Friday, May 25, 2012

Still The Fat Girl

Yes folks, sorry to say that I have, yet again, fallen off the eating right/exercising wagon. Are you getting sick of reading about this? Good, because I sure am sick of writing it. I have no one else to blame but myself. I become complacent, slack off and then begin, for a countless time, at square one. The good news is, I haven't completely given up on my food tracking since I started it again. I had stopped it altogether a few months ago. Then I noticed that my jeans are all either too tight when I do them up or I can't do them up at all. Maybe that hasn't changed since last summer. I can't remember now. Anywho, I started again two weeks ago. Now I haven't been actually keeping up with it online BUT I have been keeping track of what I'm eating during the day mentally. I've been trying so hard to cut back on the breads and starches. It isn't easy because I do love them so.

And I'm doing much better with the snacking and eating before bedtime. I think maybe once or twice within the past few weeks, I've snacked after supper. Also cut back on my tea and ginger ale. Trying to incorporate more water, especially now that it's getting warmer. Haha well warm for Newfoundland. So while the weight hasn't come off, I haven't put on AND I've changed some bad eating habits. I think that's pretty good considering. Now that doesn't mean that I've completely cut out the junk food. I'm still working on that. I've also decided that I'm not going to deprive myself completely of treats. My goal for June is NO JUNK FOOD, with the exception of going out for our anniversary towards the end of the month. I also want to see a difference in our bank account.

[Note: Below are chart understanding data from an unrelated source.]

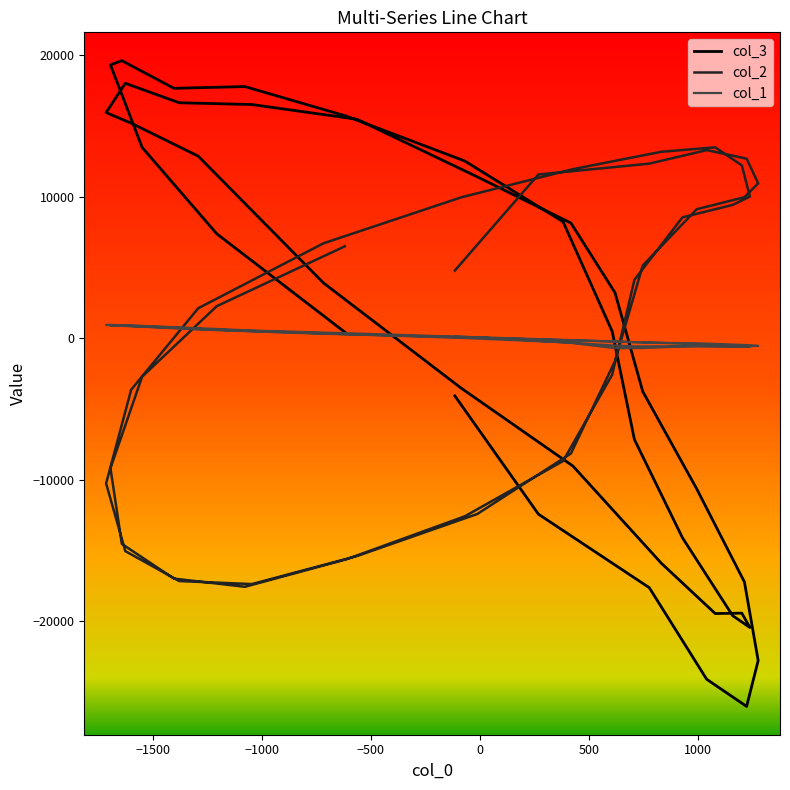

Which series ends up on top after the final intersection of col_2 and col_3?

col_2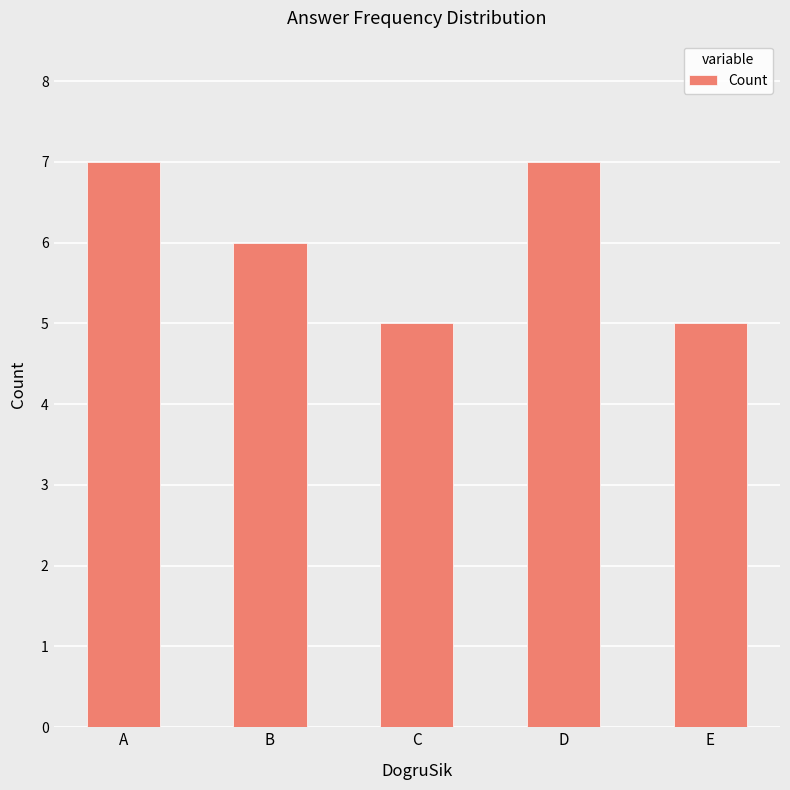

Reading right to left, what are all the values shown in this chart?

E=5	D=7	C=5	B=6	A=7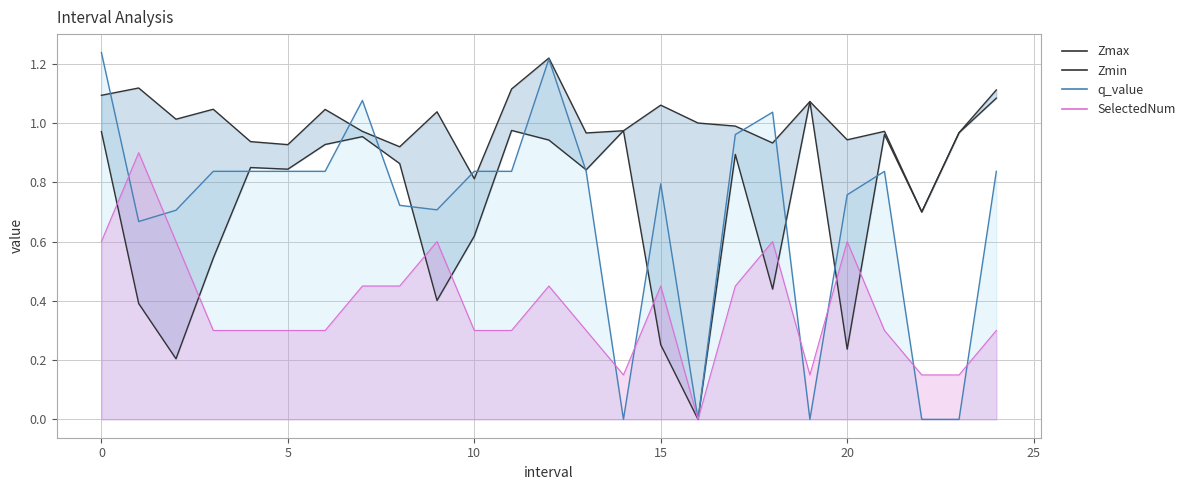

How many points are lower than both their immediate neighbors (excluding endpoints)?

8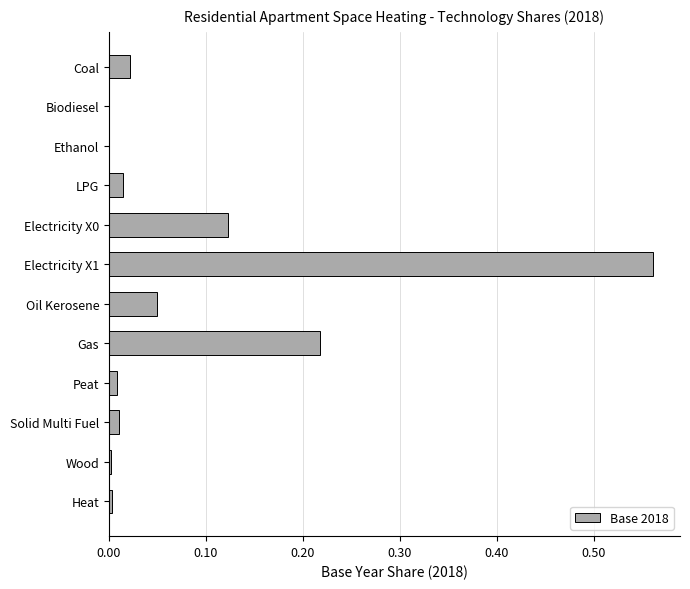

Which label corresponds to the largest value in the chart?

Electricity X1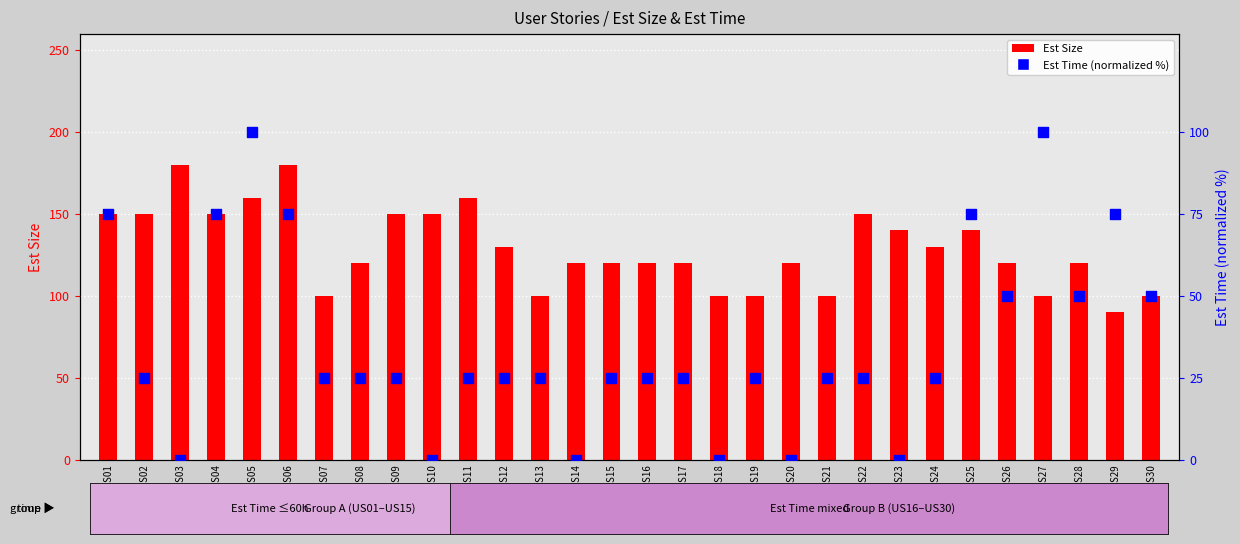

Which series has the largest total across all categories?

Est Size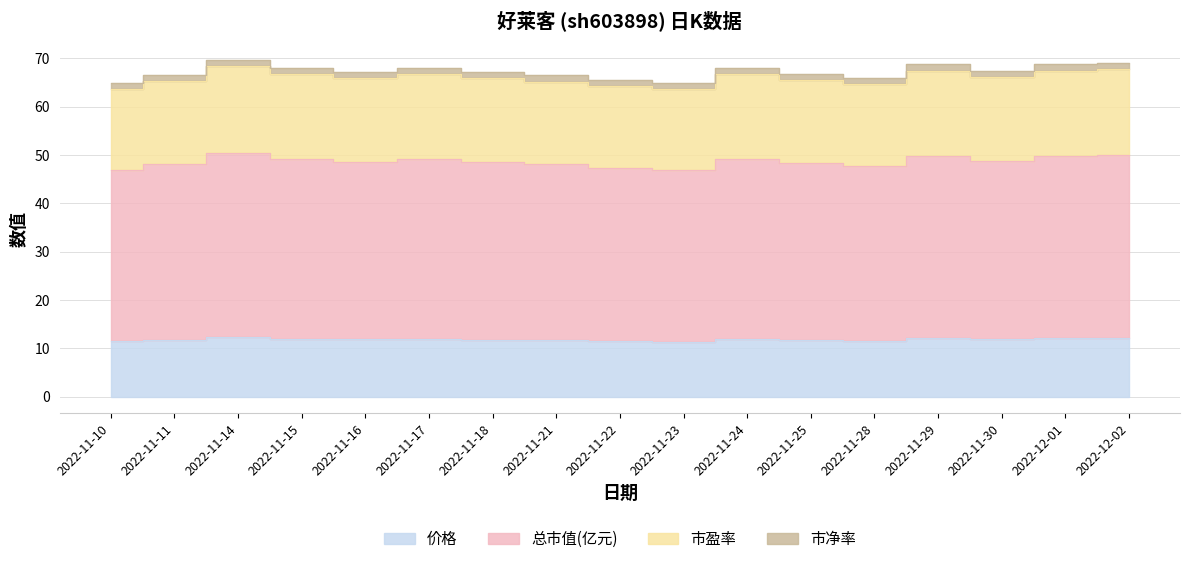

What value does the 价格 series have at 2022-11-29?

12.1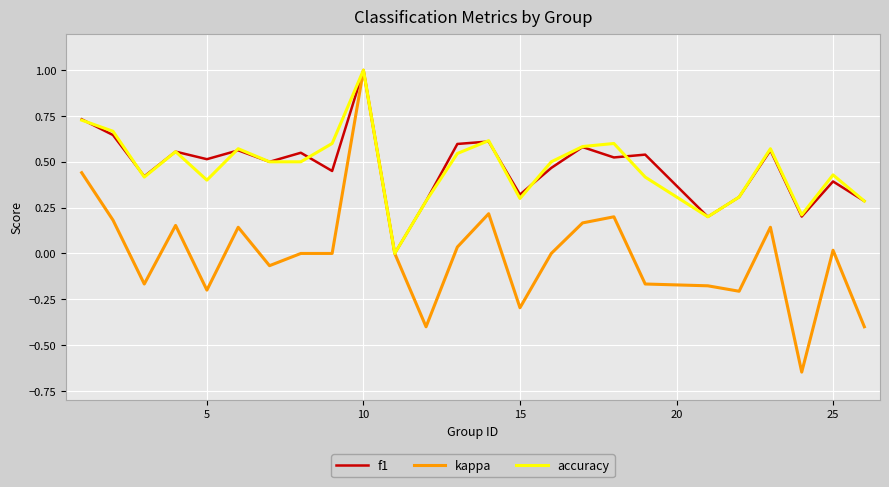

How many series are shown in this chart?

3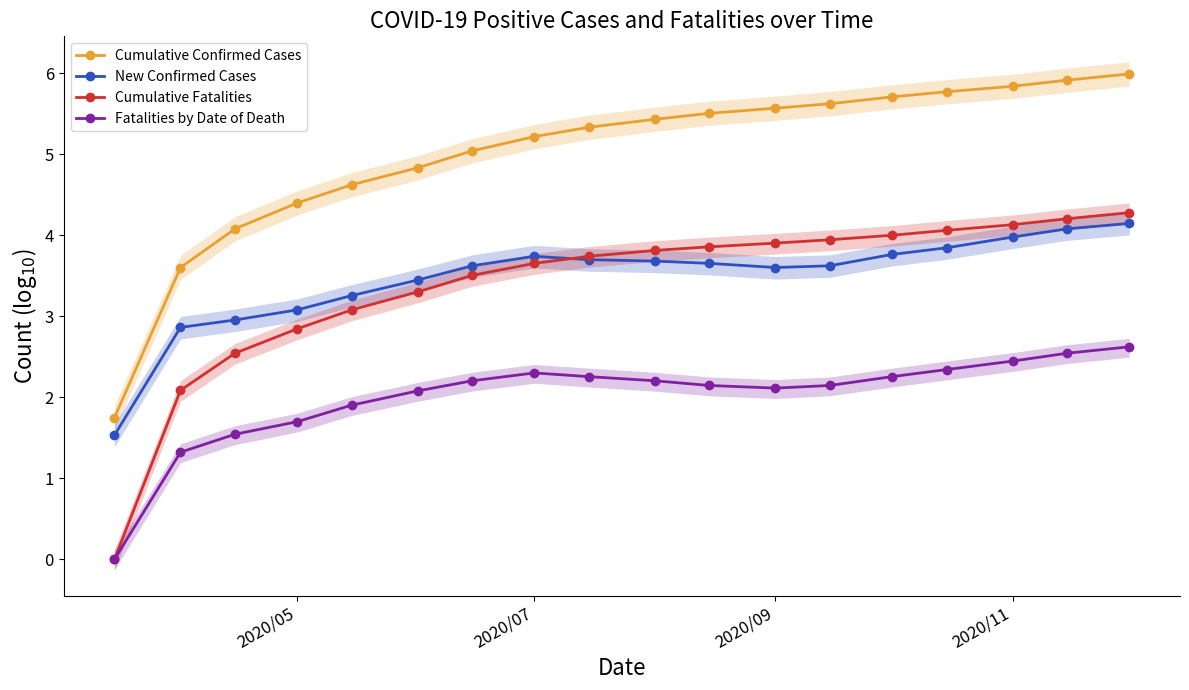

True or false: New Confirmed Cases and Cumulative Fatalities intersect in this chart.

True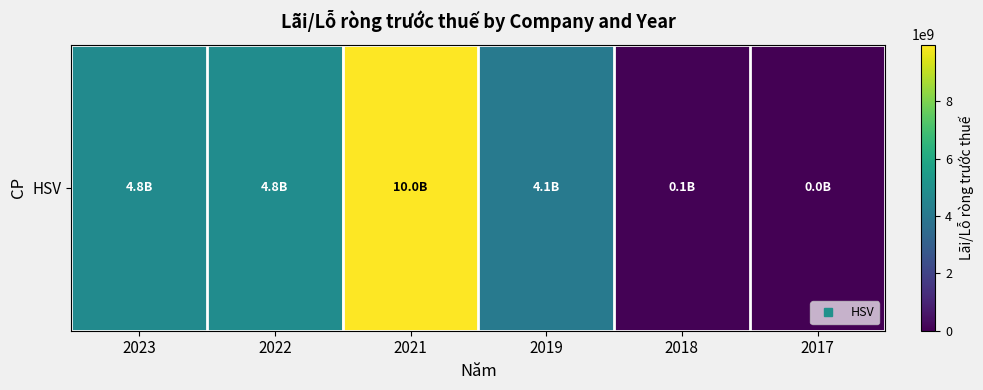

Which category has the highest value across all series?

2021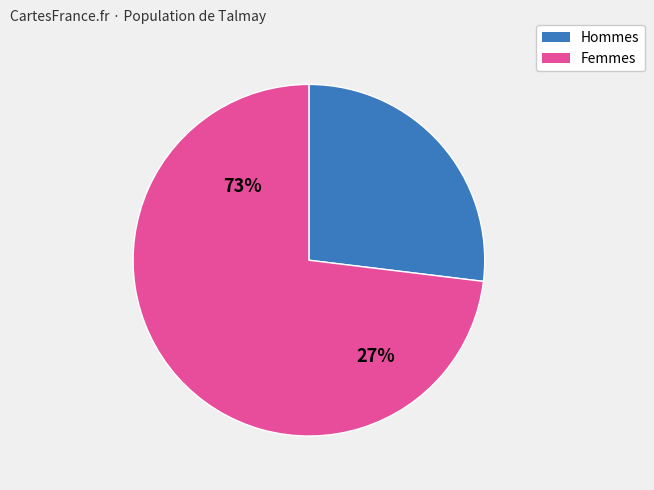

Is Trevor Kilgannon the majority of the pie?

No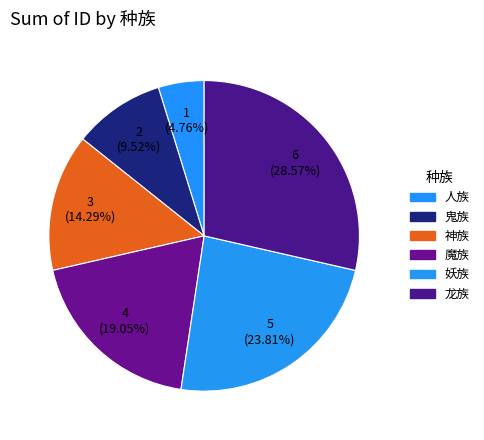

Which category has the smallest portion of the pie?

人族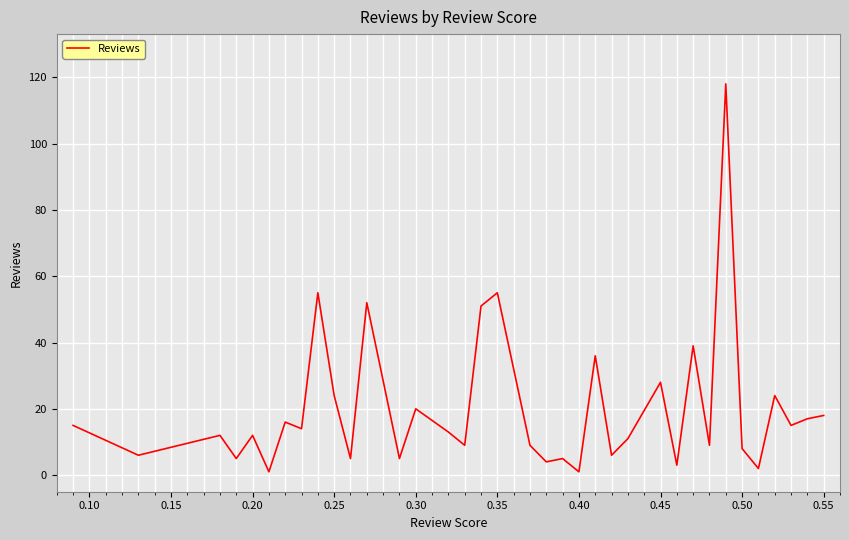

Does the chart have visible grid lines?

Yes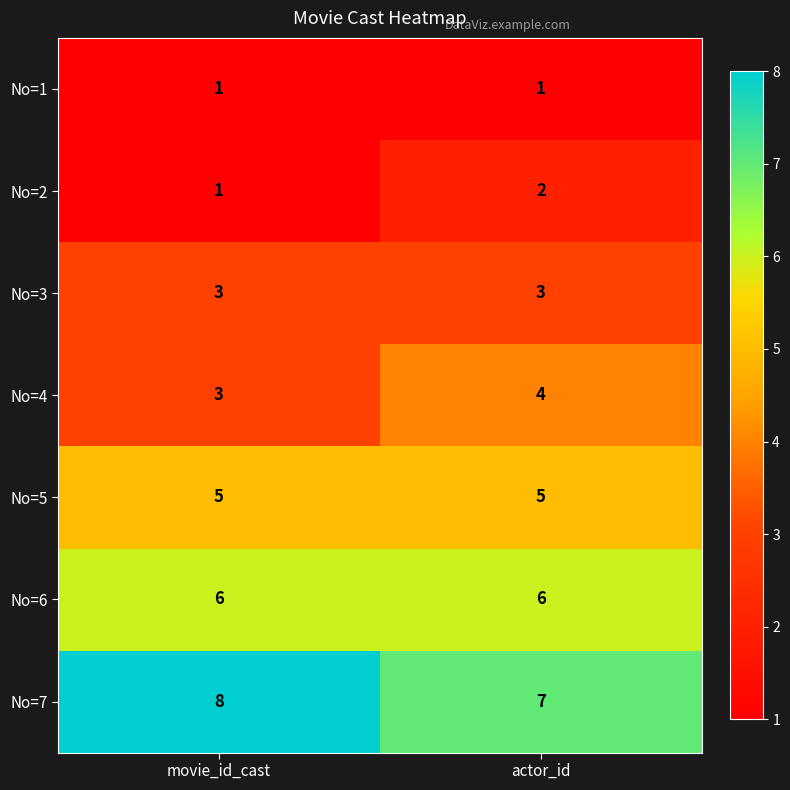

Is it true that No=5 equals 5 at actor_id?

True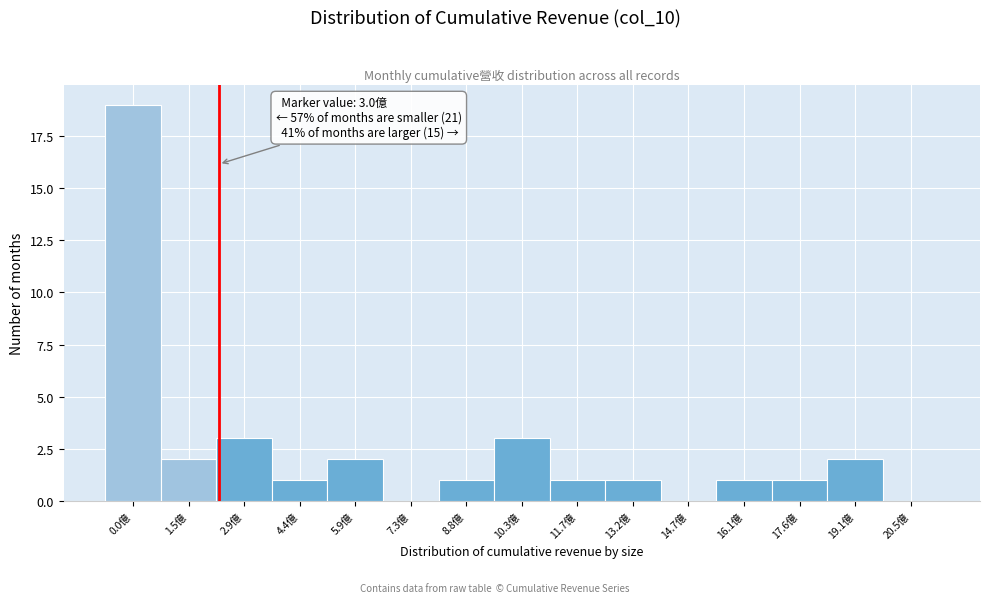

Reading left to right, transcribe all the data shown in this chart.

0.0億=19	1.5億=2	2.9億=3	4.4億=1	5.9億=2	7.3億=0	8.8億=1	10.3億=3	11.7億=1	13.2億=1	14.7億=0	16.1億=1	17.6億=1	19.1億=2	20.5億=0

I have also decided, and this is huge for me, to stop with the negative thinking. I've decided to stop calling myself fat, fattie or the fat girl. There really is no need and it's counterproductive. What I do need to do is start finding the good and the positive things and dwell on those. I am not defined by my weight. My weight is not who I am. The numbers on the scale do not define me. They are just numbers. The same with my clothes. What I want, what I have wanted now since I've embarked on this very long and arduous journey, is to feel good. Feel good about myself, my body. Feel good about myself in my clothing. I don't care if I am a 18/20/22/24. Those numbers don't mean anything. I want to look at myself in the mirror and day "You look beautiful". Better yet, I want to say "You ARE beautiful". Because I AM beautiful, inside AND outside. Sure I don't fit into "society's" idea of a beautiful person. I am not a size 0 or 2 and I never will be. I don't want to be. I've said it before and I'll say it again, I don't have a problem with being a plus size woman. There is beauty in curves. I just want to be healthier, first and foremost, and I want to feel good. My self esteem has been shit basically my entire life and it's time, at almost 32 years of age, to change that. It's going to be a long process and there will continue to be many setbacks because that is the nature of the beast. But only I can do this. I have to do this. For me.

Bye bye label. You've done me no good.